(Rows from a dataset)
"""

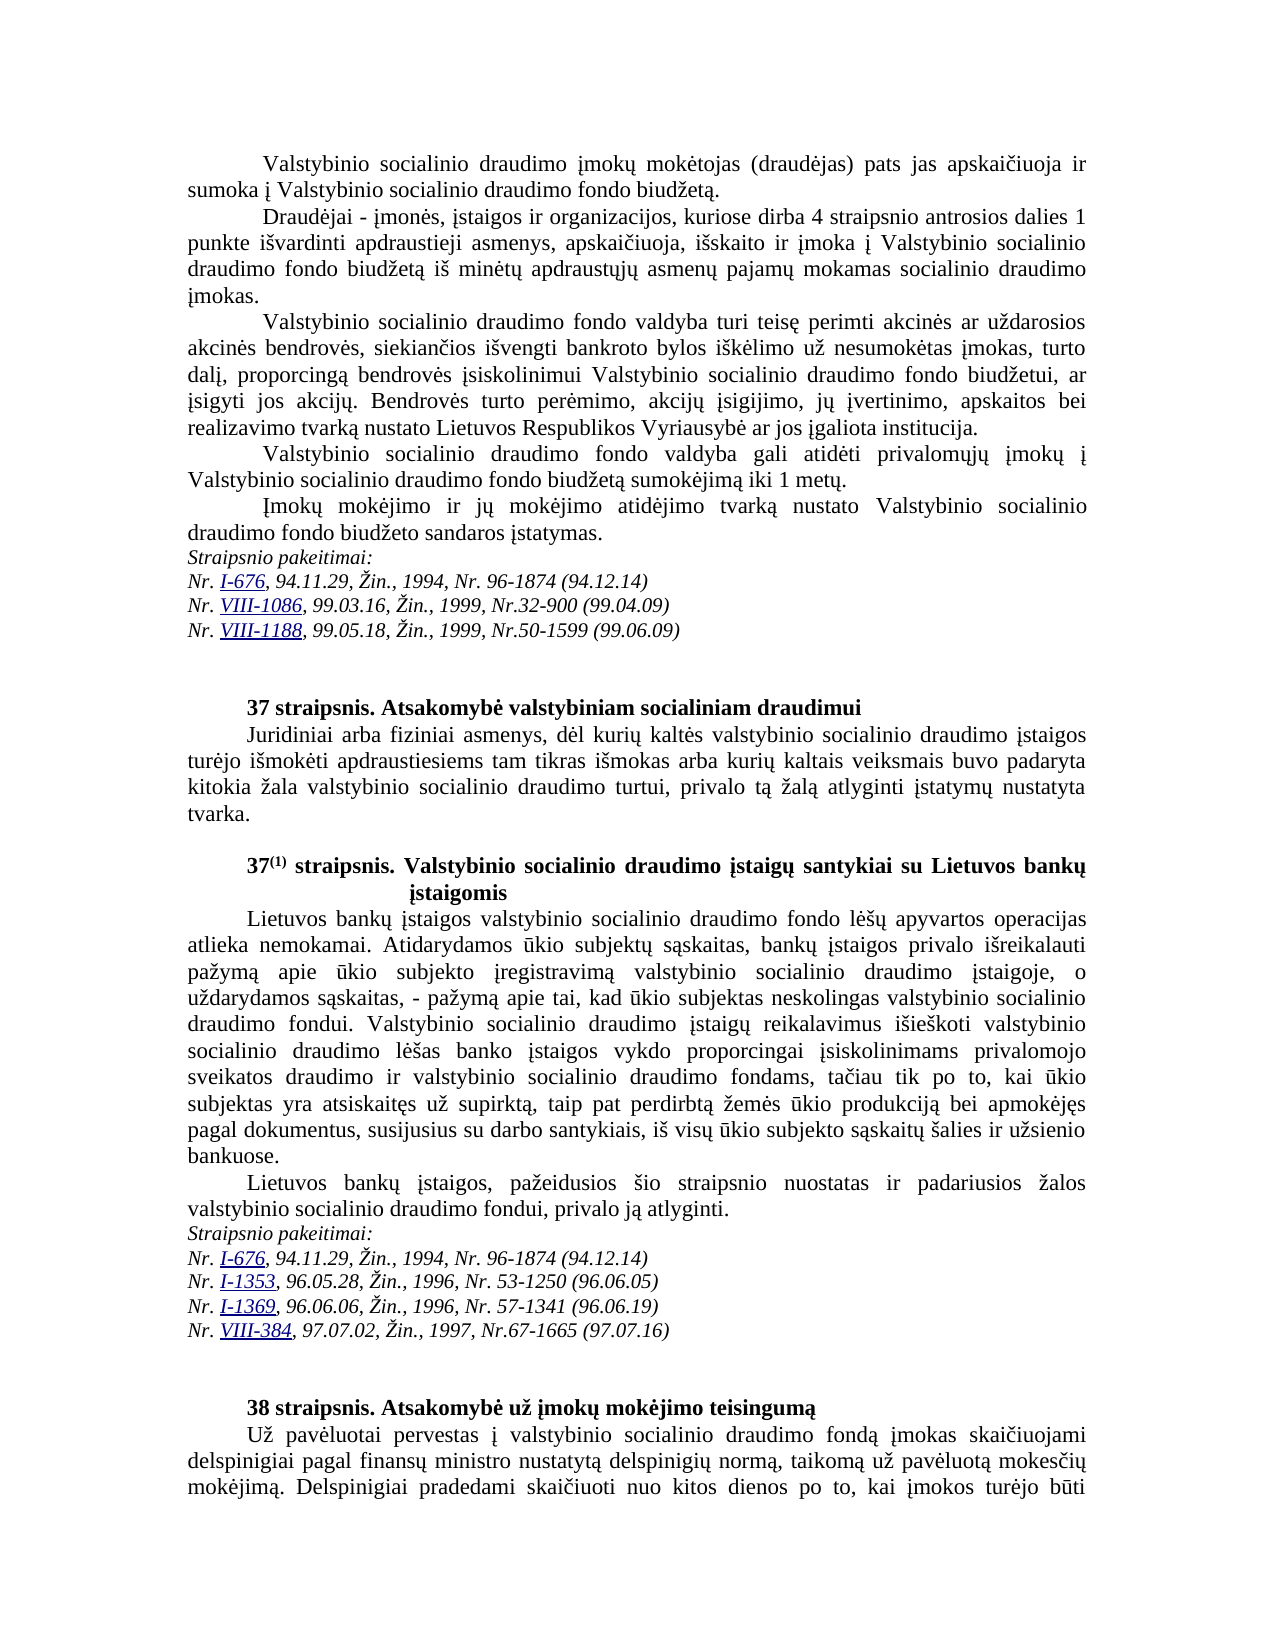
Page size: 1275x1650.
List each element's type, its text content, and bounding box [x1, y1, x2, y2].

text Juridiniai arba fiziniai asmenys, dėl kurių kaltės valstybinio socialinio draudimo įstaigos turėjo išmokėti apdraustiesiems tam tikras išmokas arba kurių kaltais veiksmais buvo padaryta kitokia žala valstybinio socialinio draudimo turtui, privalo tą žalą atlyginti įstatymų nustatyta tvarka. [187, 721, 1087, 826]
text Valstybinio socialinio draudimo įmokų mokėtojas (draudėjas) pats jas apskaičiuoja ir sumoka į Valstybinio socialinio draudimo fondo biudžetą. [187, 150, 1087, 203]
text Valstybinio socialinio draudimo fondo valdyba turi teisę perimti akcinės ar uždarosios akcinės bendrovės, siekiančios išvengti bankroto bylos iškėlimo už nesumokėtas įmokas, turto dalį, proporcingą bendrovės įsiskolinimui Valstybinio socialinio draudimo fondo biudžetui, ar įsigyti jos akcijų. Bendrovės turto perėmimo, akcijų įsigijimo, jų įvertinimo, apskaitos bei realizavimo tvarką nustato Lietuvos Respublikos Vyriausybė ar jos įgaliota institucija. [187, 308, 1087, 440]
text 37(1) straipsnis. Valstybinio socialinio draudimo įstaigų santykiai su Lietuvos bankų įstaigomis [247, 852, 1087, 905]
text Nr. VIII-384, 97.07.02, Žin., 1997, Nr.67-1665 (97.07.16) [187, 1318, 1087, 1342]
text Nr. VIII-1188, 99.05.18, Žin., 1999, Nr.50-1599 (99.06.09) [187, 617, 1087, 642]
text Draudėjai - įmonės, įstaigos ir organizacijos, kuriose dirba 4 straipsnio antrosios dalies 1 punkte išvardinti apdraustieji asmenys, apskaičiuoja, išskaito ir įmoka į Valstybinio socialinio draudimo fondo biudžetą iš minėtų apdraustųjų asmenų pajamų mokamas socialinio draudimo įmokas. [187, 203, 1087, 308]
text Už pavėluotai pervestas į valstybinio socialinio draudimo fondą įmokas skaičiuojami delspinigiai pagal finansų ministro nustatytą delspinigių normą, taikomą už pavėluotą mokesčių mokėjimą. Delspinigiai pradedami skaičiuoti nuo kitos dienos po to, kai įmokos turėjo būti [187, 1421, 1087, 1500]
text Nr. VIII-1086, 99.03.16, Žin., 1999, Nr.32-900 (99.04.09) [187, 593, 1087, 617]
text Nr. I-1369, 96.06.06, Žin., 1996, Nr. 57-1341 (96.06.19) [187, 1293, 1087, 1318]
text Straipsnio pakeitimai: [187, 545, 1087, 569]
text Nr. I-676, 94.11.29, Žin., 1994, Nr. 96-1874 (94.12.14) [187, 569, 1087, 593]
text Nr. I-1353, 96.05.28, Žin., 1996, Nr. 53-1250 (96.06.05) [187, 1269, 1087, 1293]
text Lietuvos bankų įstaigos, pažeidusios šio straipsnio nuostatas ir padariusios žalos valstybinio socialinio draudimo fondui, privalo ją atlyginti. [187, 1169, 1087, 1221]
text Straipsnio pakeitimai: [187, 1221, 1087, 1245]
text Įmokų mokėjimo ir jų mokėjimo atidėjimo tvarką nustato Valstybinio socialinio draudimo fondo biudžeto sandaros įstatymas. [187, 493, 1087, 545]
text Lietuvos bankų įstaigos valstybinio socialinio draudimo fondo lėšų apyvartos operacijas atlieka nemokamai. Atidarydamos ūkio subjektų sąskaitas, bankų įstaigos privalo išreikalauti pažymą apie ūkio subjekto įregistravimą valstybinio socialinio draudimo įstaigoje, o uždarydamos sąskaitas, - pažymą apie tai, kad ūkio subjektas neskolingas valstybinio socialinio draudimo fondui. Valstybinio socialinio draudimo įstaigų reikalavimus išieškoti valstybinio socialinio draudimo lėšas banko įstaigos vykdo proporcingai įsiskolinimams privalomojo sveikatos draudimo ir valstybinio socialinio draudimo fondams, tačiau tik po to, kai ūkio subjektas yra atsiskaitęs už supirktą, taip pat perdirbtą žemės ūkio produkciją bei apmokėjęs pagal dokumentus, susijusius su darbo santykiais, iš visų ūkio subjekto sąskaitų šalies ir užsienio bankuose. [187, 905, 1087, 1169]
text Nr. I-676, 94.11.29, Žin., 1994, Nr. 96-1874 (94.12.14) [187, 1245, 1087, 1269]
text Valstybinio socialinio draudimo fondo valdyba gali atidėti privalomųjų įmokų į Valstybinio socialinio draudimo fondo biudžetą sumokėjimą iki 1 metų. [187, 440, 1087, 493]
text 38 straipsnis. Atsakomybė už įmokų mokėjimo teisingumą [187, 1394, 1087, 1421]
text 37 straipsnis. Atsakomybė valstybiniam socialiniam draudimui [187, 694, 1087, 721]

"""

Count the lines in the rows above that contain the string "straipsnis", treating uppercase and lowercase as different. Give only the number.

3